### MATERIAL PROVIDED

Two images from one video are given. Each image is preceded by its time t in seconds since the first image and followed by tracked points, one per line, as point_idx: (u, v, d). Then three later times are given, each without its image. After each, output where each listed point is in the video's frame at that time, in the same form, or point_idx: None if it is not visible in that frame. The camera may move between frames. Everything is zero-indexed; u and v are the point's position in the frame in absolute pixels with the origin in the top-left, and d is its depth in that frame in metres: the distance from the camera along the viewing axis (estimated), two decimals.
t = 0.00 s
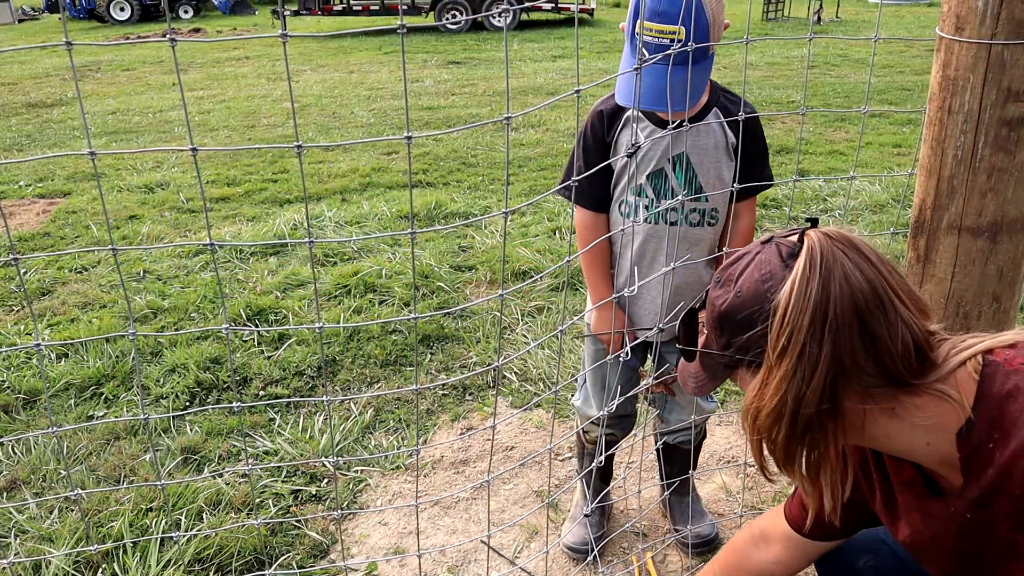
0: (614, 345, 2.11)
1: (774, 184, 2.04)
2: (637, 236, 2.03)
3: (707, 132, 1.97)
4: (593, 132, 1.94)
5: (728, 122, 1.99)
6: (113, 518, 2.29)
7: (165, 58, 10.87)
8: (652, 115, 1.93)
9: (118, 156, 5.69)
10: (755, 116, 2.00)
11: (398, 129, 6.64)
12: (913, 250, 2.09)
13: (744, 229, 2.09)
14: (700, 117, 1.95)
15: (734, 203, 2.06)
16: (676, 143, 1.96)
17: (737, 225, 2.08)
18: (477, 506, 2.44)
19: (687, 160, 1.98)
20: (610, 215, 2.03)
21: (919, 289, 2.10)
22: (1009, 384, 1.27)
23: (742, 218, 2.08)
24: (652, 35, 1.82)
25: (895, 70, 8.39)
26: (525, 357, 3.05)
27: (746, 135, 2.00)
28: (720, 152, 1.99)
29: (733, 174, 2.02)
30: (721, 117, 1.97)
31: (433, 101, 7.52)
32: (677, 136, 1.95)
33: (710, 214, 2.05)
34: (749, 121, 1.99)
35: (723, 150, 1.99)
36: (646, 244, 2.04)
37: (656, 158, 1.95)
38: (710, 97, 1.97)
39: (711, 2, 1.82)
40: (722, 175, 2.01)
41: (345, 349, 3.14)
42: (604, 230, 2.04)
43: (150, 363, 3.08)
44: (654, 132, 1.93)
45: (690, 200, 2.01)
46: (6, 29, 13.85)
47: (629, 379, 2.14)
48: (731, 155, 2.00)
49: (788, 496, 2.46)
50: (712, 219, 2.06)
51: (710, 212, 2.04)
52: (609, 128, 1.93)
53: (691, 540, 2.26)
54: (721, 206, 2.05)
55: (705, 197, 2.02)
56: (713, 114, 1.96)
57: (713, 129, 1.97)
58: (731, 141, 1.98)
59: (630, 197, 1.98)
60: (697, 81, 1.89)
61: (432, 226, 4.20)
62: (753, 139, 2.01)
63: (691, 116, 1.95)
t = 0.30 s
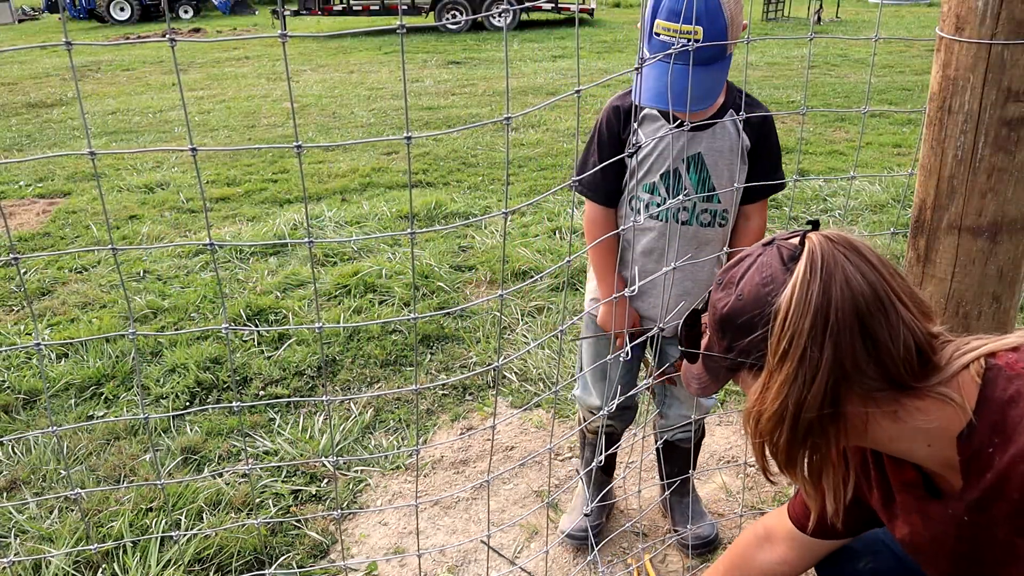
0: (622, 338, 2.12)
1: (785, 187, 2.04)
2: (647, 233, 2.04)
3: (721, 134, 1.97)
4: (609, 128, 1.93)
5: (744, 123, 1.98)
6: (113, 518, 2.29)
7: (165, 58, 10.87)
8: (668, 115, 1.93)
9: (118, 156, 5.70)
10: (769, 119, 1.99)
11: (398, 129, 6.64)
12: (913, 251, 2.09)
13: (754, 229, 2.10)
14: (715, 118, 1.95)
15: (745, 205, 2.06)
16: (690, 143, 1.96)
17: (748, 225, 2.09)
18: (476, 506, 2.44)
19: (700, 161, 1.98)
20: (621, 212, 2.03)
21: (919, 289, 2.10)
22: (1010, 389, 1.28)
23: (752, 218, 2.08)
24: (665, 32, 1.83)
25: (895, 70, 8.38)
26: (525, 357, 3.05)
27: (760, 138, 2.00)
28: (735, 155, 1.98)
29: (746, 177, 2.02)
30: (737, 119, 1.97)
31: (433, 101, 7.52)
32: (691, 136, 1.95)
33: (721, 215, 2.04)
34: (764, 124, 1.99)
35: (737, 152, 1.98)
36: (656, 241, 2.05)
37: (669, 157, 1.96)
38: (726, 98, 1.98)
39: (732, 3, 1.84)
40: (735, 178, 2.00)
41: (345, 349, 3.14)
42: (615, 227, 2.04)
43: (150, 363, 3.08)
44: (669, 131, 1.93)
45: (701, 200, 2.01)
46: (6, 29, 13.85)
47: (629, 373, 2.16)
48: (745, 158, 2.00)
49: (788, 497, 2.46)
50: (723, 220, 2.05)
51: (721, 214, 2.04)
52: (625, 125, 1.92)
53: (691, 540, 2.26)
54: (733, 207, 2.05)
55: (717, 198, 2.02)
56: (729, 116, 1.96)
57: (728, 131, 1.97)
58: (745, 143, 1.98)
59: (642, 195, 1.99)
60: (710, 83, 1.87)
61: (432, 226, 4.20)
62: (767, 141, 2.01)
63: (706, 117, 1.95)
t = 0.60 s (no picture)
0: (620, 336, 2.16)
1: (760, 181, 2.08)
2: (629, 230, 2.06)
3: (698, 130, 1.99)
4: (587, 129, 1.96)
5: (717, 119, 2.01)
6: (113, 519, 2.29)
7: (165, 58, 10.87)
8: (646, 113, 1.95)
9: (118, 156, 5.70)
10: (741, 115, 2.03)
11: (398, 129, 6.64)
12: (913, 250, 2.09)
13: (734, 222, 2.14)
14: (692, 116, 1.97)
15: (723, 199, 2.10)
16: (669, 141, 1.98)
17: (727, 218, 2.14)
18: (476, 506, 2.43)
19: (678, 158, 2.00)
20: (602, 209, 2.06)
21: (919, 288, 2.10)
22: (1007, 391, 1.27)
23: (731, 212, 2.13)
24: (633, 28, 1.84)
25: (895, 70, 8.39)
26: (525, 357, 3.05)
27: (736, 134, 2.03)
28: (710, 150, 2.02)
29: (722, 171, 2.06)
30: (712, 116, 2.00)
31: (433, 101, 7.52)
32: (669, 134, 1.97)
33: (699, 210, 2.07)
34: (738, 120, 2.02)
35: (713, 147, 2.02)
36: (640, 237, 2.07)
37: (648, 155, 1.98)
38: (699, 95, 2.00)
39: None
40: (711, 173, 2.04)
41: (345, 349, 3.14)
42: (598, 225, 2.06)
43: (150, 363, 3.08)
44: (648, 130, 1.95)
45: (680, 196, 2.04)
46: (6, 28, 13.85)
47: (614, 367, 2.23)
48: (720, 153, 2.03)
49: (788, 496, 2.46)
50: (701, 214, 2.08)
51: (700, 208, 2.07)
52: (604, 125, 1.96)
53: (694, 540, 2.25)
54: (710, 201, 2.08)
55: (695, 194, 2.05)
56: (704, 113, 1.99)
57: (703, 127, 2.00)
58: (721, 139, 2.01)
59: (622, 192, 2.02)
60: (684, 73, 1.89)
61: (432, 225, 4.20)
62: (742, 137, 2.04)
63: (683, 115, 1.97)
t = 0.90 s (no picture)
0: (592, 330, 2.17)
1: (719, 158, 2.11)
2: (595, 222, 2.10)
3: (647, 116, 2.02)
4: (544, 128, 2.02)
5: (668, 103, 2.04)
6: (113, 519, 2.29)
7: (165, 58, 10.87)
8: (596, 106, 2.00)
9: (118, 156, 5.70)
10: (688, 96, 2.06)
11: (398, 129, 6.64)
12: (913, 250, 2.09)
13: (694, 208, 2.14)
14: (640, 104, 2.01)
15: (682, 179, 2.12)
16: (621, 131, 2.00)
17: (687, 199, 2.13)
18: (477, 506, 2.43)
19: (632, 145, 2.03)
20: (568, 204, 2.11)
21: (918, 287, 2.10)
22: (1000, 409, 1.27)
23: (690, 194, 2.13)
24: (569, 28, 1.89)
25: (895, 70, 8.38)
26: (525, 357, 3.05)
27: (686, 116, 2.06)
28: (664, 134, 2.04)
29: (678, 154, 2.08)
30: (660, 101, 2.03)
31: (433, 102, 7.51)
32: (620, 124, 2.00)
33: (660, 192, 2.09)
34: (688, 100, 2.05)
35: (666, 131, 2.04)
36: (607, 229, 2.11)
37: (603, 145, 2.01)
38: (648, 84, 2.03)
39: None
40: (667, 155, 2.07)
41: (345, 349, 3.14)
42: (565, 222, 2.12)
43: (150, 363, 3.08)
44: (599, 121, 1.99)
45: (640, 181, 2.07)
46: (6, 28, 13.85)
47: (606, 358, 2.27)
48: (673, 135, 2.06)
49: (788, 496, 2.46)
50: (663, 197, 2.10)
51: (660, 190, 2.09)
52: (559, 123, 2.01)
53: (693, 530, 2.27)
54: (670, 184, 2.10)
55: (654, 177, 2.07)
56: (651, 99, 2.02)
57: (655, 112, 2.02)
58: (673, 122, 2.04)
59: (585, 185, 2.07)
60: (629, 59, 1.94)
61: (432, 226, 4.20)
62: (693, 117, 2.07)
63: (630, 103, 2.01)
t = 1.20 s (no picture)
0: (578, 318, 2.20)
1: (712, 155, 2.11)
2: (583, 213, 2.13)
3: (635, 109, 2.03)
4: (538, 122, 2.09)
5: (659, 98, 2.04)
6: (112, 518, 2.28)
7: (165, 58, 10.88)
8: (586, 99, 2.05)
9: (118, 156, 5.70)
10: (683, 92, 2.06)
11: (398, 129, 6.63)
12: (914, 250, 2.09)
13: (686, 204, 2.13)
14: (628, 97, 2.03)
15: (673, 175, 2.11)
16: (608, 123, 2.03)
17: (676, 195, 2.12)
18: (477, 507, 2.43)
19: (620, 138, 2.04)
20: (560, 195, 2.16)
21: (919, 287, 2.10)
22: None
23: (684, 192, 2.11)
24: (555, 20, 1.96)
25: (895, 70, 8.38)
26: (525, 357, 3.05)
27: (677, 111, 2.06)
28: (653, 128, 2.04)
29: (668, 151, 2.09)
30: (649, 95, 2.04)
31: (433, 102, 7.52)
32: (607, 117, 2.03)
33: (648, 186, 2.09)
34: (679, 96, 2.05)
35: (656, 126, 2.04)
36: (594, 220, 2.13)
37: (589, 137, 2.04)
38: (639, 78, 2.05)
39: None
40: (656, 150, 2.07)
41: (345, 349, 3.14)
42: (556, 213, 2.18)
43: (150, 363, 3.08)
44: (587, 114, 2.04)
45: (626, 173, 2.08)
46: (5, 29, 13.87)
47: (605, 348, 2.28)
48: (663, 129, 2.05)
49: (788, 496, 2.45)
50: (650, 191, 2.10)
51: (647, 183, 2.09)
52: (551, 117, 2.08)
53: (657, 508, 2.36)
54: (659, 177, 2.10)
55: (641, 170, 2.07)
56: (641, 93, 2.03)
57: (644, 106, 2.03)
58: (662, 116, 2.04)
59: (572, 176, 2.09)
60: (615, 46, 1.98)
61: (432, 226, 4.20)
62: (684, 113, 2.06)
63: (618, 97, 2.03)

######
### MATERIAL PROVIDED

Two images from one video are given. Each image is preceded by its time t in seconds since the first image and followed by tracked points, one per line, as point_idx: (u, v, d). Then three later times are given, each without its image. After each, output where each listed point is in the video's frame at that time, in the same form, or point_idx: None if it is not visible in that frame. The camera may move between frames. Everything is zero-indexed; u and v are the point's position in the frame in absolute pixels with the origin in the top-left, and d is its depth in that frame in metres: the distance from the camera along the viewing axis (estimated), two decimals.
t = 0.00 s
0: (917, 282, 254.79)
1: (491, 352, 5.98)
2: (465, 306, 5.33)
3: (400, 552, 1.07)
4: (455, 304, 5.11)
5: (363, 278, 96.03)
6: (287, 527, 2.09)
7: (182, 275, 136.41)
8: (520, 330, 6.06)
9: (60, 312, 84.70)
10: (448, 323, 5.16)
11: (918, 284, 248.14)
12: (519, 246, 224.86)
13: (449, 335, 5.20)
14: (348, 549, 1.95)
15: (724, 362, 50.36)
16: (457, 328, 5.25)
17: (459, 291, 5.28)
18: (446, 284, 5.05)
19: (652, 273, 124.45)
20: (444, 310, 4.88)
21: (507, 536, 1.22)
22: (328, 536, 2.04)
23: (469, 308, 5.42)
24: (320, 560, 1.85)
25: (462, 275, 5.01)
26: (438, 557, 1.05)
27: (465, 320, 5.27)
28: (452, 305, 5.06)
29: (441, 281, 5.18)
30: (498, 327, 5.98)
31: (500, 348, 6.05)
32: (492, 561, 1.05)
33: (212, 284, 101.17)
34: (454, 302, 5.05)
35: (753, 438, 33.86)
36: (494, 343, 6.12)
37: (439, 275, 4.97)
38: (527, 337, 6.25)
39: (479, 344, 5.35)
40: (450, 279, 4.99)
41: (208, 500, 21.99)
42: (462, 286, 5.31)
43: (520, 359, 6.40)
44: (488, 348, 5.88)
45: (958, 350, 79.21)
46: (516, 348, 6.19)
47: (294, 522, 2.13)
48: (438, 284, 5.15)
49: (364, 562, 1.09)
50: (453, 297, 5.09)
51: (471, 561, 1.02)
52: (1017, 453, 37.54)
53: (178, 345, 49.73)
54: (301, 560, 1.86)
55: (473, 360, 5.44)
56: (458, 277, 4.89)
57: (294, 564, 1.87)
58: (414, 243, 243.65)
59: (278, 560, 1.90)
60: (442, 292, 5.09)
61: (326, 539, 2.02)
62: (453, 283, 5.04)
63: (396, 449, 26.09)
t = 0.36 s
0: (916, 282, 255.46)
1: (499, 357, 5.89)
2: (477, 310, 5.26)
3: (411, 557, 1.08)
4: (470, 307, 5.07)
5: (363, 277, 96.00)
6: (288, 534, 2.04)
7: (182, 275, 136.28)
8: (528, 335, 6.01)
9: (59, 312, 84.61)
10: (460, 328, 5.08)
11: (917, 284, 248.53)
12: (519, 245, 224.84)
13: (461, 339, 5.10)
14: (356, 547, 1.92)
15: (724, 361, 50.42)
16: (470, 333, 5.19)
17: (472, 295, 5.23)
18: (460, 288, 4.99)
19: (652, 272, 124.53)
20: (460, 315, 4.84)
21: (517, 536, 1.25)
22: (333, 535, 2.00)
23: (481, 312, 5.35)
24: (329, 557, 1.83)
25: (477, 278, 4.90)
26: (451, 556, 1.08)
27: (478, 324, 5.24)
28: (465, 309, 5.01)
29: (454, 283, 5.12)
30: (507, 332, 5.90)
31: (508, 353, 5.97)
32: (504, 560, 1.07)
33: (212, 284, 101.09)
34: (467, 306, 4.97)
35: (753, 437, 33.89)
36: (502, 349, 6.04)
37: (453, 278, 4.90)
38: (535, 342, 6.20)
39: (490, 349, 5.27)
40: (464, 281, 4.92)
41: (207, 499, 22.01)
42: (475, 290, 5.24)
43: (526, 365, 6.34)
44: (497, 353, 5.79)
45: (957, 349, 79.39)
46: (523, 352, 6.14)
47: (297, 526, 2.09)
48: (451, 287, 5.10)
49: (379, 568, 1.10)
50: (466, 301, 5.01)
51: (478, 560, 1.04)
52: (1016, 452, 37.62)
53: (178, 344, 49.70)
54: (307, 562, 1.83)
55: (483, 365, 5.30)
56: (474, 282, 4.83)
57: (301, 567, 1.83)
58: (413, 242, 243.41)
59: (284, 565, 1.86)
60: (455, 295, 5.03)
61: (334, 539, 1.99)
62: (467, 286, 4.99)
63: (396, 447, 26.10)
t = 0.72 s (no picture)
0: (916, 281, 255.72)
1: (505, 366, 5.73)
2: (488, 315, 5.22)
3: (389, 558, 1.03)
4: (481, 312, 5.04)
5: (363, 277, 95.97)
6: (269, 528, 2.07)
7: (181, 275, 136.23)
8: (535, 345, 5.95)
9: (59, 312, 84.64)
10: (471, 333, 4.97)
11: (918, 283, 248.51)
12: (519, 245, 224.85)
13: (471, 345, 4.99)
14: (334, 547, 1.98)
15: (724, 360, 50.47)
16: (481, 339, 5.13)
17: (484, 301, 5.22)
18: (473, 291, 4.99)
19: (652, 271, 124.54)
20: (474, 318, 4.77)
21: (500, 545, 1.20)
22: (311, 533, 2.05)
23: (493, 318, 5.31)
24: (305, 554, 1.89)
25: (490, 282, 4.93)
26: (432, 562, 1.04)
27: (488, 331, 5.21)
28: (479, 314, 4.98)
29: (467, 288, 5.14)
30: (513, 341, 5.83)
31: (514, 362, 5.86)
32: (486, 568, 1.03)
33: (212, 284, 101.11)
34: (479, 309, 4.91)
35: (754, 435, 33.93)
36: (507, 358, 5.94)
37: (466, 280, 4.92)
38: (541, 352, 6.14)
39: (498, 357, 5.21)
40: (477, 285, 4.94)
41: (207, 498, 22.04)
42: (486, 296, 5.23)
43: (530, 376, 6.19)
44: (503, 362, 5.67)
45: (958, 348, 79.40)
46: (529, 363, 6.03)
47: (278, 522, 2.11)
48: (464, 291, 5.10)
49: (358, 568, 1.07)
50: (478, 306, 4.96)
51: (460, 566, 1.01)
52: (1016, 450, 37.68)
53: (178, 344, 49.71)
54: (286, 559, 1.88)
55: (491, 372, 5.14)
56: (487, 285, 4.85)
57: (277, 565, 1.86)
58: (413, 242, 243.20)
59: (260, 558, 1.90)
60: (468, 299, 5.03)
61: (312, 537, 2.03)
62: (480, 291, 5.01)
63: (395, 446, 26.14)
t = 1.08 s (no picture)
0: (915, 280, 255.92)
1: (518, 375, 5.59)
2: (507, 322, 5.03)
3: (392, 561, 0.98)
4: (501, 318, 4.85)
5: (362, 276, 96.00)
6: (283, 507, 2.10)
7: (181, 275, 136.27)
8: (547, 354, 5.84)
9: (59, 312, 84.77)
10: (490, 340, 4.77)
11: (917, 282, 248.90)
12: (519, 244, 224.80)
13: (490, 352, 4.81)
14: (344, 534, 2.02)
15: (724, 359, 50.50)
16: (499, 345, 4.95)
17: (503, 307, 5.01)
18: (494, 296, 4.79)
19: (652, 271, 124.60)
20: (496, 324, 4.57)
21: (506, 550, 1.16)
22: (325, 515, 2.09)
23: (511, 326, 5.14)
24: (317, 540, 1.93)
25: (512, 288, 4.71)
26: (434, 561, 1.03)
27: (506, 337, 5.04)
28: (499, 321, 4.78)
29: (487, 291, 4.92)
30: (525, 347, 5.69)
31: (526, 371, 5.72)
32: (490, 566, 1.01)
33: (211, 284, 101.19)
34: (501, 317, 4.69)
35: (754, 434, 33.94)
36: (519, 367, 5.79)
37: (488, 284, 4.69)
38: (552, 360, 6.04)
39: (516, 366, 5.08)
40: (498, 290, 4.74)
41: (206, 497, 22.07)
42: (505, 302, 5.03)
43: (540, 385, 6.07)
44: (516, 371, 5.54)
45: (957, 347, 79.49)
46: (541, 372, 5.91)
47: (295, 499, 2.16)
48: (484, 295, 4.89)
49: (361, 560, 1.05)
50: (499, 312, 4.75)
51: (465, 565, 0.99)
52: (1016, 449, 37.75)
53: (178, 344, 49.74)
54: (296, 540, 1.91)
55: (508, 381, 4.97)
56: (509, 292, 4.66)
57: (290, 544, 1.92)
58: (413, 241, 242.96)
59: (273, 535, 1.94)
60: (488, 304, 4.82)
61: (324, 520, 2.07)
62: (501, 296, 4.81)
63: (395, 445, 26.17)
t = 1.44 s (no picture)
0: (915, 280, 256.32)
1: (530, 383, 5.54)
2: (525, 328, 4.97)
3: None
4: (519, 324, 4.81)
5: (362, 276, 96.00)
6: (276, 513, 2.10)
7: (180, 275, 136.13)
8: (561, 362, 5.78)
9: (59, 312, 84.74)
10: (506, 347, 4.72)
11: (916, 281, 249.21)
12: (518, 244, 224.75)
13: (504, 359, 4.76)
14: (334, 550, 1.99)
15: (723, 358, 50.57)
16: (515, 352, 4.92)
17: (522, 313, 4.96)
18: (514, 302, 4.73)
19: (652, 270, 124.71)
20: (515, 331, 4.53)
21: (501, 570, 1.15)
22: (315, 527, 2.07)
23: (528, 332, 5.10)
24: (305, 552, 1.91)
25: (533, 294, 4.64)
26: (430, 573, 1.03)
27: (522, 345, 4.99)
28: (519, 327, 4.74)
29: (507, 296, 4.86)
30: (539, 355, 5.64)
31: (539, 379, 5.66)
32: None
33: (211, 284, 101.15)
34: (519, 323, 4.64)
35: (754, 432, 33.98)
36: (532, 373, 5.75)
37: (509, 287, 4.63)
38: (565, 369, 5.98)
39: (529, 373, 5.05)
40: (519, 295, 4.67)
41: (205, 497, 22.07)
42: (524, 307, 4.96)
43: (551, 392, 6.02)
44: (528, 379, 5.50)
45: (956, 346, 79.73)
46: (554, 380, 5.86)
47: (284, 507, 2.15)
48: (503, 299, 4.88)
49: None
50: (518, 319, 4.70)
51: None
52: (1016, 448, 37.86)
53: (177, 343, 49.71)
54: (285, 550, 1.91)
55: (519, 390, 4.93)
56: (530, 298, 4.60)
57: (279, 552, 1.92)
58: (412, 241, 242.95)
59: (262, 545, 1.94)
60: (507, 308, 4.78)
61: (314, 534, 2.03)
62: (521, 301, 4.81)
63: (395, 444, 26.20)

######

Working from the material above, retype exactly the lines from the one with "34: (501, 317, 4.69)" through the one with "1: (530, 383, 5.54)", both included, and only those lines.

• WORKED SOLUTION
34: (501, 317, 4.69)
35: (754, 434, 33.94)
36: (519, 367, 5.79)
37: (488, 284, 4.69)
38: (552, 360, 6.04)
39: (516, 366, 5.08)
40: (498, 290, 4.74)
41: (206, 497, 22.07)
42: (505, 302, 5.03)
43: (540, 385, 6.07)
44: (516, 371, 5.54)
45: (957, 347, 79.49)
46: (541, 372, 5.91)
47: (295, 499, 2.16)
48: (484, 295, 4.89)
49: (361, 560, 1.05)
50: (499, 312, 4.75)
51: (465, 565, 0.99)
52: (1016, 449, 37.75)
53: (178, 344, 49.74)
54: (296, 540, 1.91)
55: (508, 381, 4.97)
56: (509, 292, 4.66)
57: (290, 544, 1.92)
58: (413, 241, 242.96)
59: (273, 535, 1.94)
60: (488, 304, 4.82)
61: (324, 520, 2.07)
62: (501, 296, 4.81)
63: (395, 445, 26.17)
t = 1.44 s (no picture)
0: (915, 280, 256.32)
1: (530, 383, 5.54)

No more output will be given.